Sunday, May 01, 2016

Globe Willows in the Spring


Weather: In Monday’s winds, the tops of the globe willow were waving like pampas grass. Then the blessed rains came, Friday and today.

What’s blooming in the area: Flowering quince, spirea, lilac, Dutch iris, moss phlox, donkey spurge. The last of the plants to emerge each year are leafing, the catalpas, black locusts, grapes, and my baptisia.

Beyond the walls and fences: Tansy and purple mustards, hoary cress, alfilerillo, western stickseed, fleabane, dandelions.

In my yard: Grape hyacinth, lilies of the valley, vinca.

Inside: Zonal geraniums, aptenia.

Animal sightings: Rabbits, small birds, ants.


Weekly update: Globe willows do so well in the village near the river, I planted one. Then the southwestern trunks of the two in the yard of my neighbor to the north and west died. I got wary about mine.

This year something happened to the one of a neighbor a bit to the east and north. I’m not sure exactly what. It never was as symmetrical at the best, and had a great many trunks rising from the roots.


I’m not sure if it’s good or bad to have that habit. Whenever men come to trim my trees, they would always offer to cut it to proper form, but I shake my head no. With my tree, the basal branching happened when it died back to the ground. I’m still not sure if what is growing is what I bought, or some less desirable willow used as root stock. Maybe that’s what happened with my neighbor’s tree.

A few weeks ago I noticed a pile of brush in the wash that floods when water rushes down the hills. Some years ago that neighbor, or whoever lived there then, went out with a backhoe and scraped away all the vegetation. ATV riders turned it into a road. Ever since, the neighbor has been putting limbs crossways to block them, and they’ve moved them to reopen the passage.
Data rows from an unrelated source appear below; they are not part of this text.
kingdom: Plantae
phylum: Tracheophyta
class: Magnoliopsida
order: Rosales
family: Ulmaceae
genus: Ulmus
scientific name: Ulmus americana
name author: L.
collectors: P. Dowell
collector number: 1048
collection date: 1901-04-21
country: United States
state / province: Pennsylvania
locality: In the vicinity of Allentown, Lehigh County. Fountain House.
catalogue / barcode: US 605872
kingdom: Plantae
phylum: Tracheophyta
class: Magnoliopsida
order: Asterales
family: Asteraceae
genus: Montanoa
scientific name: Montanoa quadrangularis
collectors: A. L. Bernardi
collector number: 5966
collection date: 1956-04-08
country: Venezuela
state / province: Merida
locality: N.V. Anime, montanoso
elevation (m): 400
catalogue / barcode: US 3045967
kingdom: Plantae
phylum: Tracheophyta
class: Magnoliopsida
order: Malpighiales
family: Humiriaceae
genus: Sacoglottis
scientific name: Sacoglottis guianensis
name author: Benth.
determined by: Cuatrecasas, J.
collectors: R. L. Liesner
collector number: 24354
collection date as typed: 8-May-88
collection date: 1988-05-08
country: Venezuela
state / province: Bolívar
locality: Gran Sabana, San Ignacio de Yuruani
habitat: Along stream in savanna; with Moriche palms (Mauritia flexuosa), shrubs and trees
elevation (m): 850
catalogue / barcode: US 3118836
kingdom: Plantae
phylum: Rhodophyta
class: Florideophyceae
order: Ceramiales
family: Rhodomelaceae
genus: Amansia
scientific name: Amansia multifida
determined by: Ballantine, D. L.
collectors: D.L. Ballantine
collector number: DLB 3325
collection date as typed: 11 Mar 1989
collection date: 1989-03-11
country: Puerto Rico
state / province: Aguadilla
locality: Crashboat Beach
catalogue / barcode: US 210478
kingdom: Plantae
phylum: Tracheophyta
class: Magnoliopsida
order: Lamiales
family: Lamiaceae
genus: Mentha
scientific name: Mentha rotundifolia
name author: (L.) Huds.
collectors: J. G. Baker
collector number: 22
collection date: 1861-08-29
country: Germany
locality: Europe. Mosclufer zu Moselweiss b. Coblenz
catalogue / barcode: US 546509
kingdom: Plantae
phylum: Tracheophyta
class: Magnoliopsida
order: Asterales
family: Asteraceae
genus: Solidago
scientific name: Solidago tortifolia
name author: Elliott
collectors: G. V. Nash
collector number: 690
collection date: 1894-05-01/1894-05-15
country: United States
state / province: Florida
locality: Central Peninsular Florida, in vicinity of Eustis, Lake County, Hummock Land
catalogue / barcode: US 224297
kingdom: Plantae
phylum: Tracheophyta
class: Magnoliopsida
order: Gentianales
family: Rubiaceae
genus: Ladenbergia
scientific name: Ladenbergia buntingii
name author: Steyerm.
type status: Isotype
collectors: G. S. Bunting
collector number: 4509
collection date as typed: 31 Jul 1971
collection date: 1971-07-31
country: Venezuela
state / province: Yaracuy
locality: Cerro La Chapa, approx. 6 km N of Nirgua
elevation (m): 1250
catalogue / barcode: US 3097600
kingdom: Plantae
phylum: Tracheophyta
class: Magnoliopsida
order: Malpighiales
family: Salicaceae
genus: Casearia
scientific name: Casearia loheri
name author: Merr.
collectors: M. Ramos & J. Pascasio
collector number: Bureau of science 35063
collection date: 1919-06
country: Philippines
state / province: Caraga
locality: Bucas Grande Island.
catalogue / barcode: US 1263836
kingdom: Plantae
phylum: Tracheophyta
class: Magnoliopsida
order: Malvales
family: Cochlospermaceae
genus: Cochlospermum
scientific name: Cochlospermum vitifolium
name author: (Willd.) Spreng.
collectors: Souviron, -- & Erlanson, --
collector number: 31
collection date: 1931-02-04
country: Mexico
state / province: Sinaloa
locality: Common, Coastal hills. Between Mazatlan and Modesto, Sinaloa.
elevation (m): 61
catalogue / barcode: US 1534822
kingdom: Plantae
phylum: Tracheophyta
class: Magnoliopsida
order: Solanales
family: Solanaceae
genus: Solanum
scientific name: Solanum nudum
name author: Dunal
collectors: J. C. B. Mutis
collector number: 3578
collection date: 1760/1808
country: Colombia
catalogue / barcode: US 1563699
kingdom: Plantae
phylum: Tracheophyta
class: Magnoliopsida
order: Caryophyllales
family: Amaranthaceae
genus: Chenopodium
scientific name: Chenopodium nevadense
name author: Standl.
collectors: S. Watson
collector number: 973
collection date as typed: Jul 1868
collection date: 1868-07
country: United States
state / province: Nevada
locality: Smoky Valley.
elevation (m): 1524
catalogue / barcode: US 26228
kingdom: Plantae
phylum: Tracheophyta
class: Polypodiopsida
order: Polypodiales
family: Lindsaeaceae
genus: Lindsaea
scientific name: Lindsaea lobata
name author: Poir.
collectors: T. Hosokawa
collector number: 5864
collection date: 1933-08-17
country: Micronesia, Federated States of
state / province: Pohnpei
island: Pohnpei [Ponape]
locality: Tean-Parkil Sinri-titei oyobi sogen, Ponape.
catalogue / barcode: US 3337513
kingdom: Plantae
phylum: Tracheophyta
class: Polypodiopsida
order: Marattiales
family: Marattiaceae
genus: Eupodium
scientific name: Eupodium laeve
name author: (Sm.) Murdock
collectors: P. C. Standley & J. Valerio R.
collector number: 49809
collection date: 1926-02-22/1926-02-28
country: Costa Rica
The pile this year looked even more formidable. And well it should. It was a large trunk of that globe willow.


I gather the trunk must have broken loose in one of the rounds of high winds.


I went from being wary to worried. The last few years my tree has expanded in all directions because a leaking hose valve sent water down to the drive where it puddled. I’ve now fixed the leak, which will mean it gets less water this year. I fear something will die back.


I grew watchful. The first leaves were all at the top,


with the branches at the bottom left bare.


Oddly, the barren ones were over the gravel, where water collects. I remembered it was sun scald that killed the other neighbor’s trunks. These branches seemed too small to have that problem. I thought maybe it was because the gravel was warmer than the grass, and retained more heat on snowy days which damaged the thinner rods.

A few weeks age, after the top was fully leafed, I noticed the tree was filling the interior by producing leaves along the limbs, rather than the branches. Perhaps these were less damaged by heat reflected from the ground.


This morning I looked again. Now leaves were coming out lower to the ground, but they’re even closer to the trunk.


I suppose this all means that globe willows, or whatever it is that I have, adapted to an environment where snow covered the ground so heat wouldn’t rise and destroy as it went. This year, like most years, whatever snow we had melted quickly. Apparently warm ground isn’t as good for them as cold.

Photographs: My globe willow and that of my neighbor.
1. New leaves on mine, 27 March 2016.
2. Snow on the leaves a few days later, 1 April 2016.
3. My neighbor’s tree a few years ago, 27 November 2011.
4. My neighbor’s tree parts in the wash, 14 April 2016.
5. My neighbor’s damage trunk in the wash, 14 April 2016.
6. My tree a few years ago blowing in the wind, 21 June 2013.
7. Top leaves on my tree the same day I found my neighbor’s tree in the wash, 14 April 2016.
8. Bare branches near the base of my tree, 1 May 2016.
9. Leaves emerging close to the limbs, 20 April 2016.
10. Leaves emerging near the base of the trunks, 1 May 2016.